Task details: Each line of the data below holding the word "Right" must be copied.

Data supplied:
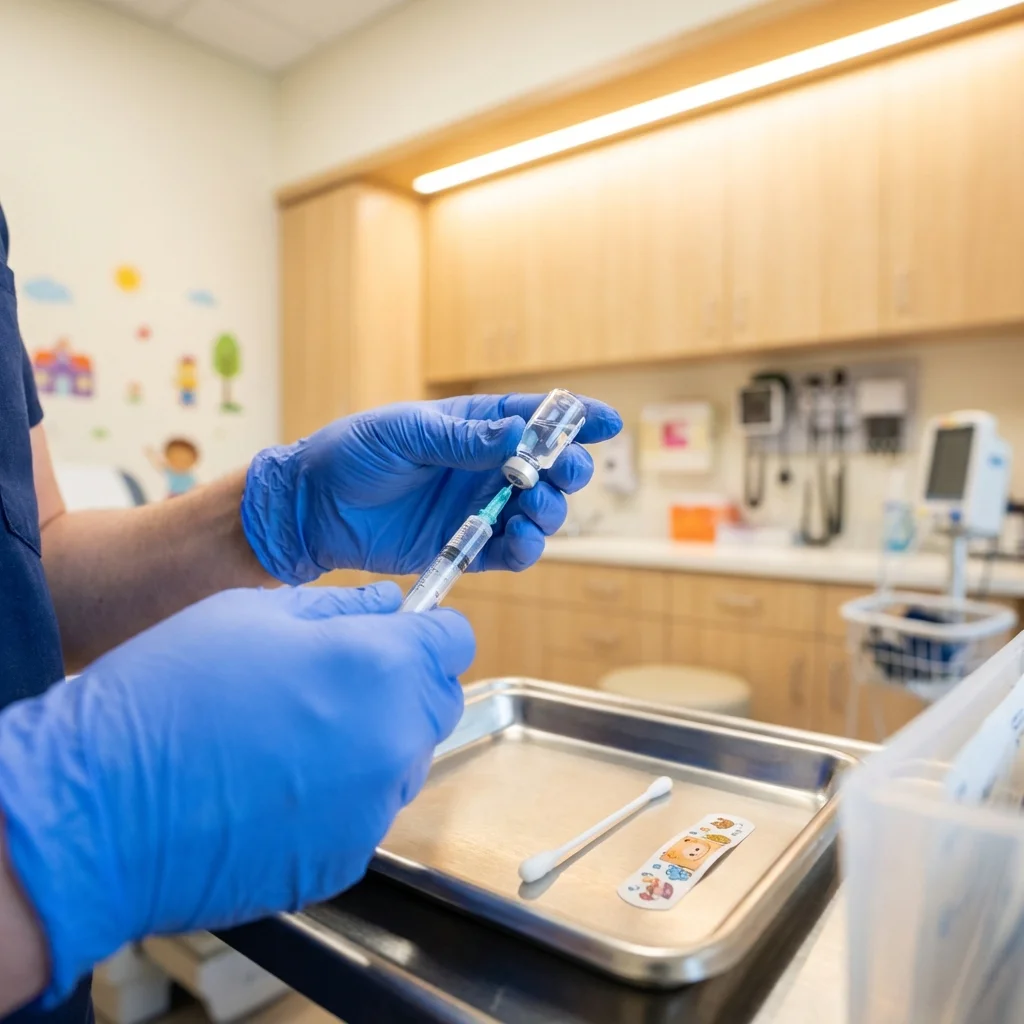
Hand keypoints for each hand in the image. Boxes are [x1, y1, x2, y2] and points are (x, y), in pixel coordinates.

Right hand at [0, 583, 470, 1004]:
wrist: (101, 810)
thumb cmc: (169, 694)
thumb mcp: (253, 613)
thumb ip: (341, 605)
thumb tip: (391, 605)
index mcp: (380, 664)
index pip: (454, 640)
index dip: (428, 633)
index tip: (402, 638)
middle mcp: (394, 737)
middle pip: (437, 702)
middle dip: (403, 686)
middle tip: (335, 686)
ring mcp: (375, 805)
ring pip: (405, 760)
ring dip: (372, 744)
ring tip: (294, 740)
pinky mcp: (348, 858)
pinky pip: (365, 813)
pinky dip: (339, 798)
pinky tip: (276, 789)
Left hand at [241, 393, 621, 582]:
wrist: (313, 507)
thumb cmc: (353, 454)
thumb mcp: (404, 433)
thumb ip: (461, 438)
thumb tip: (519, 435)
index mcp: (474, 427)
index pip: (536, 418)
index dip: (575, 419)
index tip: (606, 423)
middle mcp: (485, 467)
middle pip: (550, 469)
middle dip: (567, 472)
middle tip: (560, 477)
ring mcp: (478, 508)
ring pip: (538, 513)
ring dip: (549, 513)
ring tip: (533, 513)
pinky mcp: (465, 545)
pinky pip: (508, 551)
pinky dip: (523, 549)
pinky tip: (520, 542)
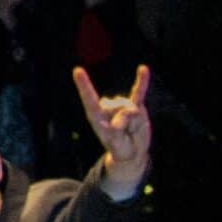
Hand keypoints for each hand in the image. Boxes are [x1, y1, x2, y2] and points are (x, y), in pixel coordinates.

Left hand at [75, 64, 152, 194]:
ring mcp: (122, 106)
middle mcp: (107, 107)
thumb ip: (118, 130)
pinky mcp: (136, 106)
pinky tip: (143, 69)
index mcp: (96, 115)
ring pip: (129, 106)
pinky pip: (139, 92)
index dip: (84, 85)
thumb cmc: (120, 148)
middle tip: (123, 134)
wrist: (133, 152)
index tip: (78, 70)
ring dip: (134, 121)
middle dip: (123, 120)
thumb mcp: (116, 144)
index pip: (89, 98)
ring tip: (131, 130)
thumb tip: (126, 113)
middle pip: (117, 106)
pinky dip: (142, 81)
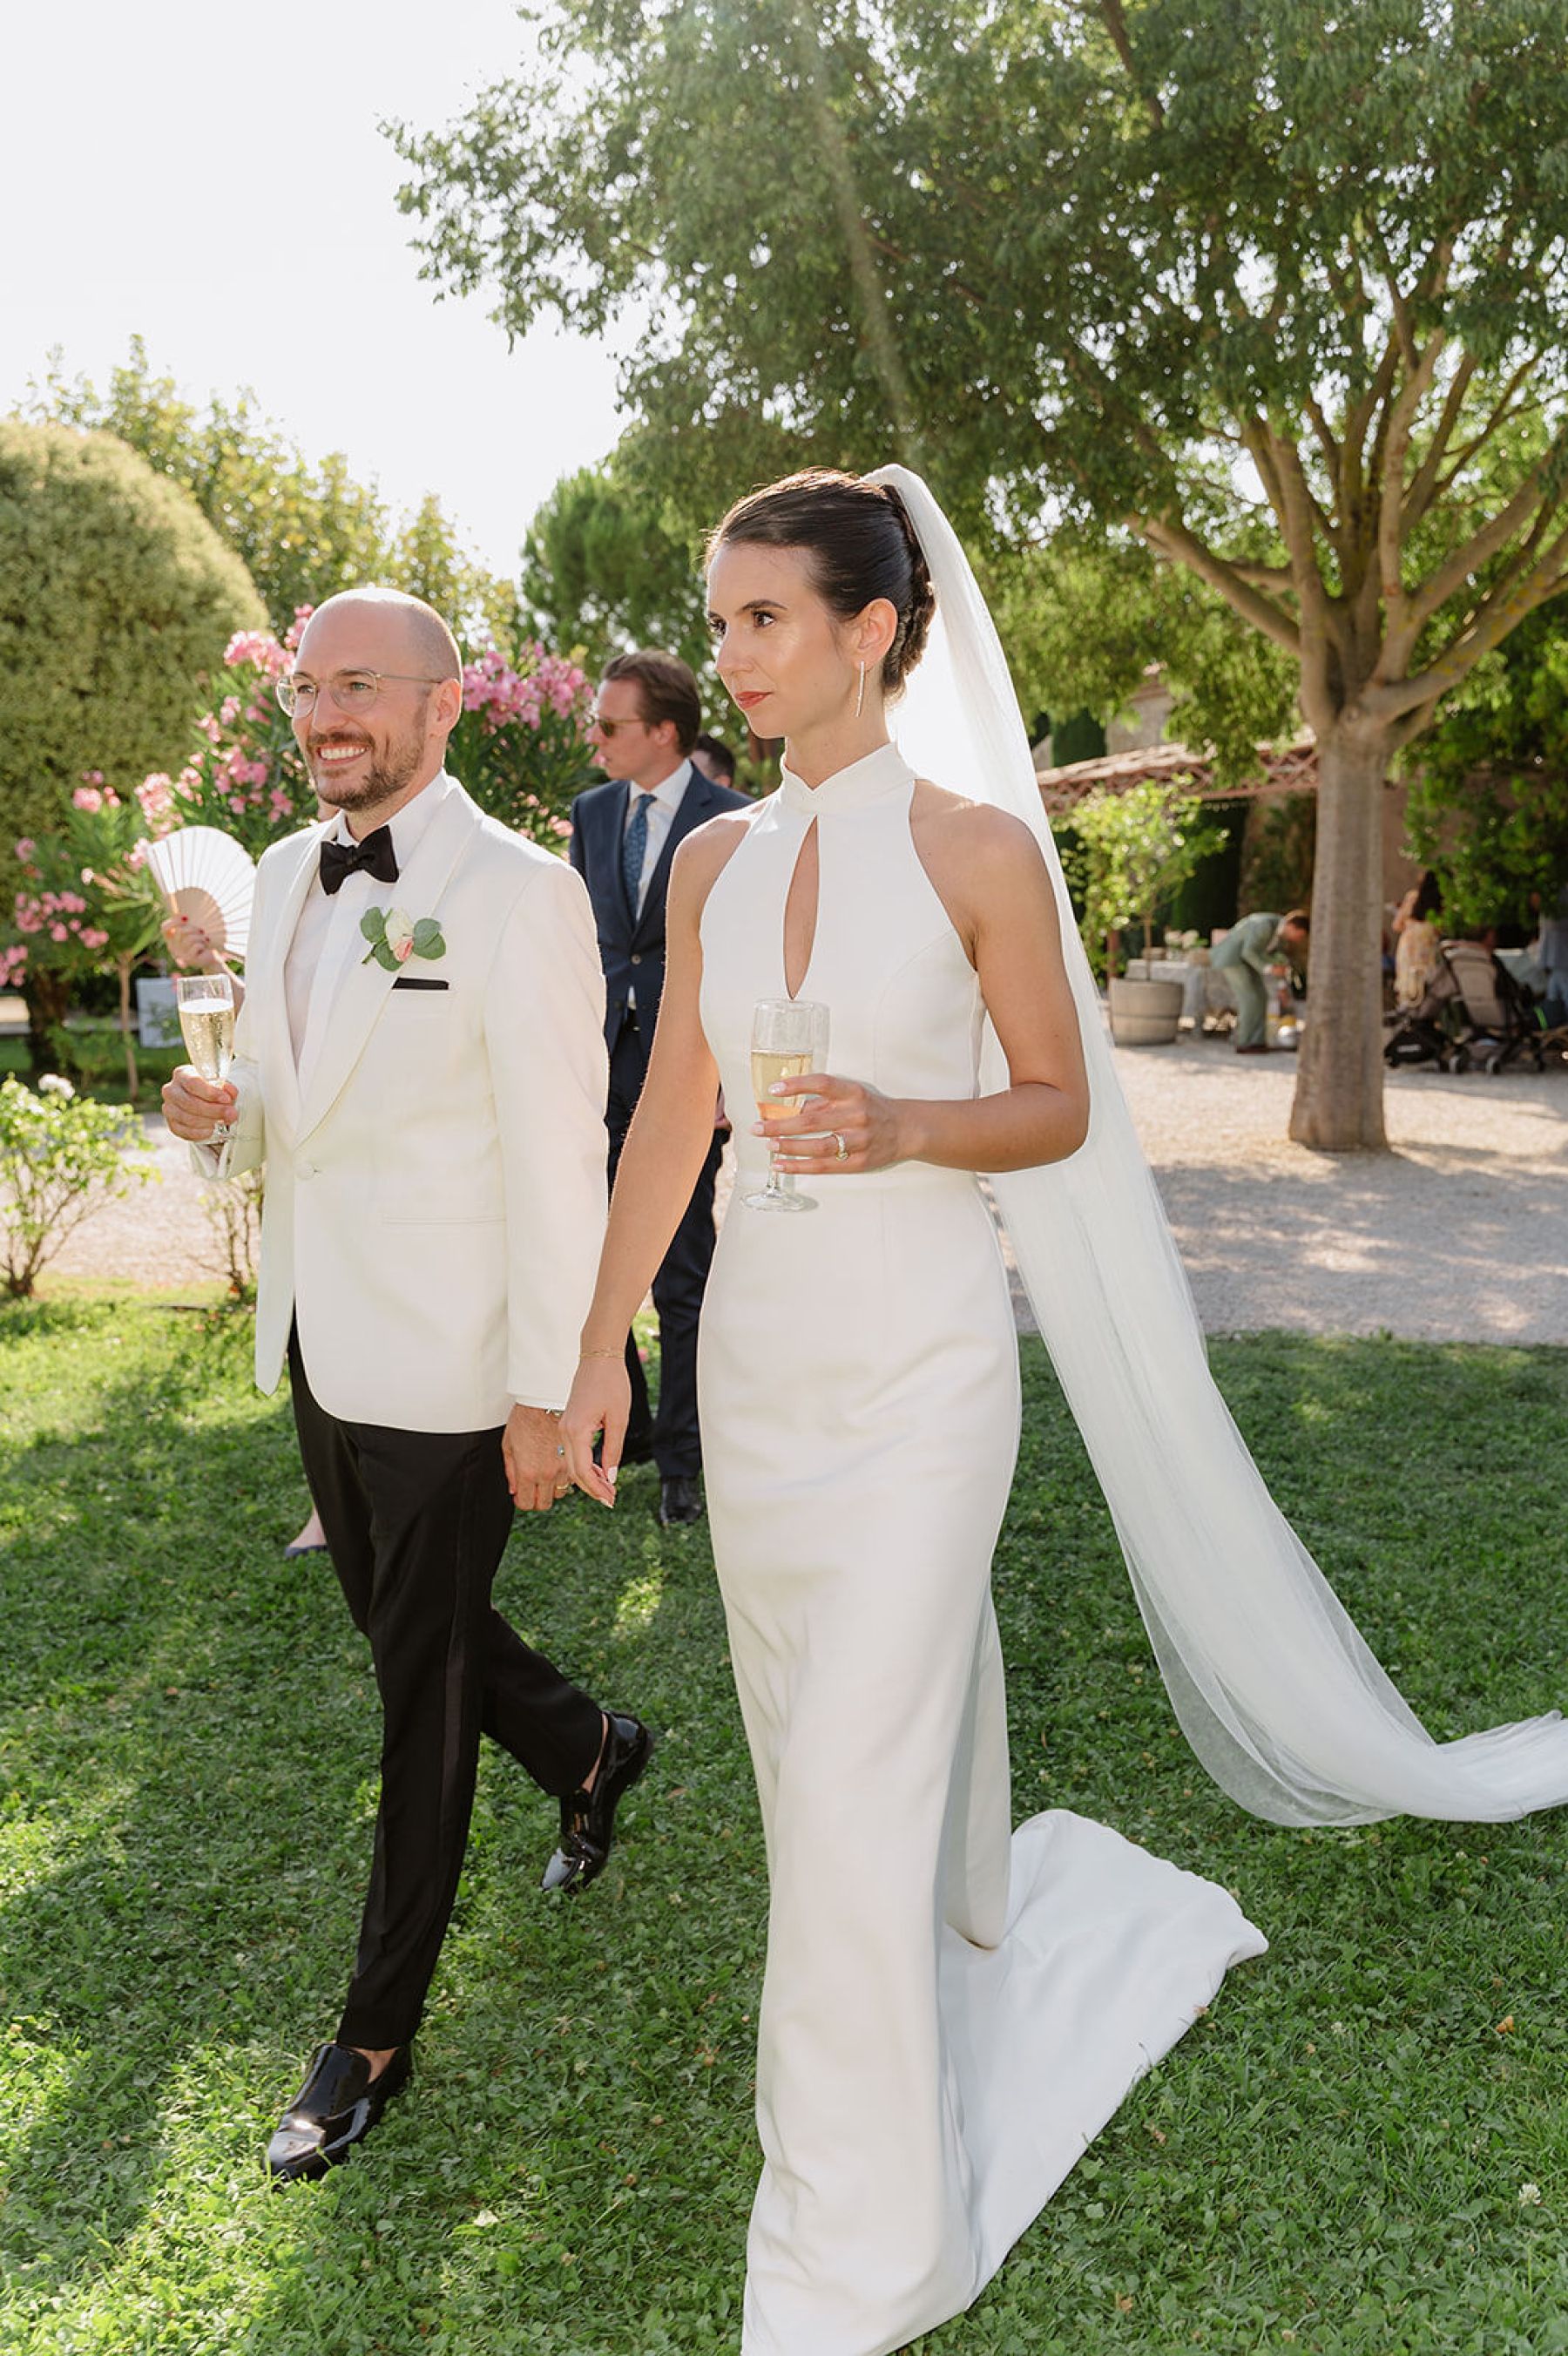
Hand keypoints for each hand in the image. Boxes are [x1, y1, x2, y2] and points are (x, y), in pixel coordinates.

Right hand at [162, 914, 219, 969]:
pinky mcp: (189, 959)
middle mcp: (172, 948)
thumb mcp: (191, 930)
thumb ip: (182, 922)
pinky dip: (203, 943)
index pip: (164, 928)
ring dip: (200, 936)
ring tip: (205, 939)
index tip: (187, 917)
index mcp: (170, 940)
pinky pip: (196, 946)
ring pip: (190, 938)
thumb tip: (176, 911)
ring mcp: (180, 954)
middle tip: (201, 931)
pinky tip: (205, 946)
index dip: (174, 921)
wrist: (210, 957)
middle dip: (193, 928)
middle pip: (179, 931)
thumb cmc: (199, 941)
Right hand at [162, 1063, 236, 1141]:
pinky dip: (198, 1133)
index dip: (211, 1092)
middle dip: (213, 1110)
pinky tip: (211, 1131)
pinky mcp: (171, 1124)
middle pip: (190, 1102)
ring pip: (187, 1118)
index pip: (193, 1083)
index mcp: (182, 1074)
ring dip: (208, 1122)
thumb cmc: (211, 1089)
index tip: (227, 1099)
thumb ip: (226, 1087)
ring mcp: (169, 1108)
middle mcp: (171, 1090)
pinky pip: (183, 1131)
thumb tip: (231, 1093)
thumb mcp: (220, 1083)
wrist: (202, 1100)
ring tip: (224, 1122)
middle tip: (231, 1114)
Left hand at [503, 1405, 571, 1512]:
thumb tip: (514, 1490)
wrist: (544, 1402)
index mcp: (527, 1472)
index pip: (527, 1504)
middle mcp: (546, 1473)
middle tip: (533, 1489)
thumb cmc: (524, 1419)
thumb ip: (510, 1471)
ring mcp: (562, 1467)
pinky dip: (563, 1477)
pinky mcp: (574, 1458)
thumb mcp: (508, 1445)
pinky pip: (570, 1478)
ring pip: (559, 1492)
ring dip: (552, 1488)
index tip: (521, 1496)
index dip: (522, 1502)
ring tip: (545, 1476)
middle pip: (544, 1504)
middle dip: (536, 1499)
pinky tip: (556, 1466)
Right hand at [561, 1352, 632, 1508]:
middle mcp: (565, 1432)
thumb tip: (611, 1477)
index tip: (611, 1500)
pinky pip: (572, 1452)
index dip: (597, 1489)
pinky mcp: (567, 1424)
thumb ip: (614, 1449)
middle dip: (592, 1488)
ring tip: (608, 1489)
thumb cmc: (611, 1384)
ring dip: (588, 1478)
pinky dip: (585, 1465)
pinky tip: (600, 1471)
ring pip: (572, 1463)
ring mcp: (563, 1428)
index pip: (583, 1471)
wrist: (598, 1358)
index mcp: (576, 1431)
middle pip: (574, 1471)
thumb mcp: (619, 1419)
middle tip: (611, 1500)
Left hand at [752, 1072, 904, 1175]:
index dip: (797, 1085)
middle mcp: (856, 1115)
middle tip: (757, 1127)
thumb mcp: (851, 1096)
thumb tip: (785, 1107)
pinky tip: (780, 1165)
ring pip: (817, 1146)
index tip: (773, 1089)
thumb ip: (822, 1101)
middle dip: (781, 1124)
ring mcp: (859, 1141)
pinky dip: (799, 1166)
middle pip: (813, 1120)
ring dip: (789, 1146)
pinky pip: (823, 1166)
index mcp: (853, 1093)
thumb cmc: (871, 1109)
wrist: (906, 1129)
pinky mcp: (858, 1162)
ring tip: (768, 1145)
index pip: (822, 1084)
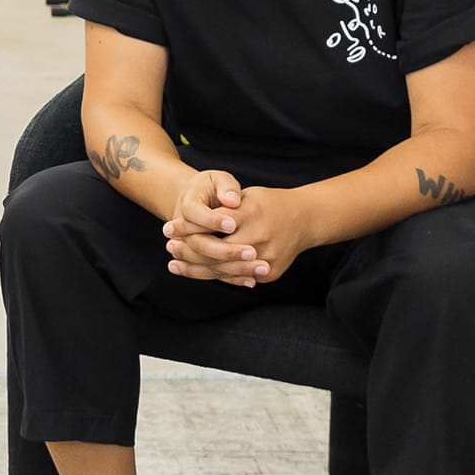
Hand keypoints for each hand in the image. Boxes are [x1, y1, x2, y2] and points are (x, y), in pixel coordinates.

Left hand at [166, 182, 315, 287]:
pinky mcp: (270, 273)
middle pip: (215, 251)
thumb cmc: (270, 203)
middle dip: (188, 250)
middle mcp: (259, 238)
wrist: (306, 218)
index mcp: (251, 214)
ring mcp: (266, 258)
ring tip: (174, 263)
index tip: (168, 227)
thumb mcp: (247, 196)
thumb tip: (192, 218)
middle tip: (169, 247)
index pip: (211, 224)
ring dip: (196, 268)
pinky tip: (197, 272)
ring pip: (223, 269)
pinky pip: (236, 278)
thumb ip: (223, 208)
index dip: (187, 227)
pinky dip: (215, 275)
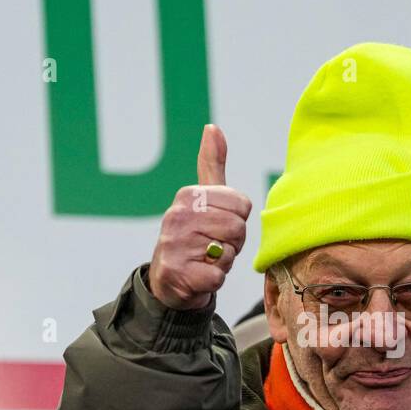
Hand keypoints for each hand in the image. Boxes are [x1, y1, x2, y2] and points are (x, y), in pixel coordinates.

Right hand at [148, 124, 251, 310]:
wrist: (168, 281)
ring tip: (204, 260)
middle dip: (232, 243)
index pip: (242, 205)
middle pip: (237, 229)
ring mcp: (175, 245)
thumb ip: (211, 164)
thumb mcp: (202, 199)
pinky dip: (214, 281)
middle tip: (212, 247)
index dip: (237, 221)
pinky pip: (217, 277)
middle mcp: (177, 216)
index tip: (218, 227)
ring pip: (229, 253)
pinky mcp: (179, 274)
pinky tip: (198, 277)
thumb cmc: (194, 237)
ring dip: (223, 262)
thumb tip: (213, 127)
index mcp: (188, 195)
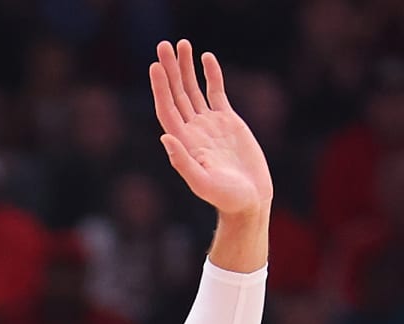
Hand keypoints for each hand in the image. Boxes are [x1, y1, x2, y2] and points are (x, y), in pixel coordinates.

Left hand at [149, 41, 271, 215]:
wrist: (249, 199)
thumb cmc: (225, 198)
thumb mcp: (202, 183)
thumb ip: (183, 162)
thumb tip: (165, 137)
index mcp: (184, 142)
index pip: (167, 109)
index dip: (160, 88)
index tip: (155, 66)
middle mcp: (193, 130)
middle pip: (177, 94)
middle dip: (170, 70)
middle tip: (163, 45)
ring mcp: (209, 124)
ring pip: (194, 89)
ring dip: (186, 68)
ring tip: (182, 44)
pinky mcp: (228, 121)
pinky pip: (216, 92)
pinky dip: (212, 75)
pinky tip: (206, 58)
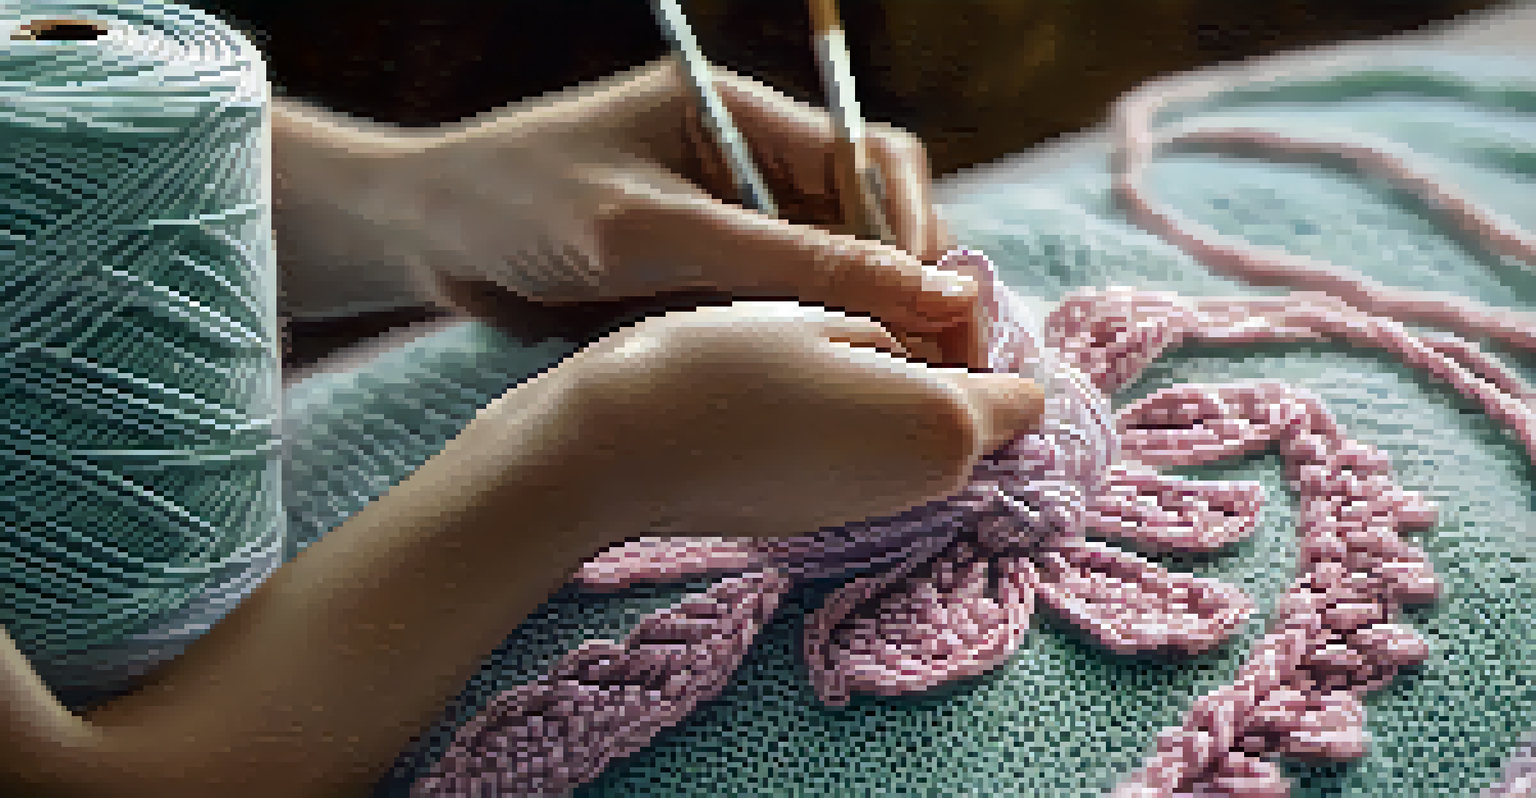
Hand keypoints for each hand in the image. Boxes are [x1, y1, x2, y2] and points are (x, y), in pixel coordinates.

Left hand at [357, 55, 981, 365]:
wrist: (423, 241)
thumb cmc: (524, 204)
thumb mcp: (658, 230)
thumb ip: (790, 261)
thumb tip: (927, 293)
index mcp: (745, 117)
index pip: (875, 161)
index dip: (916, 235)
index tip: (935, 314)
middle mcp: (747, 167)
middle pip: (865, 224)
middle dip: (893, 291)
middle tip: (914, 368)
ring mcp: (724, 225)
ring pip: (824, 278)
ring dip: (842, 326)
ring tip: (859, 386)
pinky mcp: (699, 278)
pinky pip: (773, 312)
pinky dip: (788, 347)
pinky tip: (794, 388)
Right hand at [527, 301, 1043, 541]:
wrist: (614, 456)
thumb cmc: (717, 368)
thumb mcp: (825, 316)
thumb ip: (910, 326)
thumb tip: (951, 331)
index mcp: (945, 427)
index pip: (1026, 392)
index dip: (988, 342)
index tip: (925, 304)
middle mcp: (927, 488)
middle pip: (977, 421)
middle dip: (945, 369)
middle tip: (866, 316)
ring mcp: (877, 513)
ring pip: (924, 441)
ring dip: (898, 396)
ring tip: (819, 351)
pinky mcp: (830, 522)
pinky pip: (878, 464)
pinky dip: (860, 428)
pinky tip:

Solved exercise:
Right hand at [0, 583, 470, 1004]:
Right hand at [162, 914, 219, 969]:
Right hand at [162, 1063, 236, 1141]:
Right hand at [561, 1352, 632, 1508]:
Right hand at [148, 124, 251, 310]:
Right hand at [527, 301, 1043, 541]:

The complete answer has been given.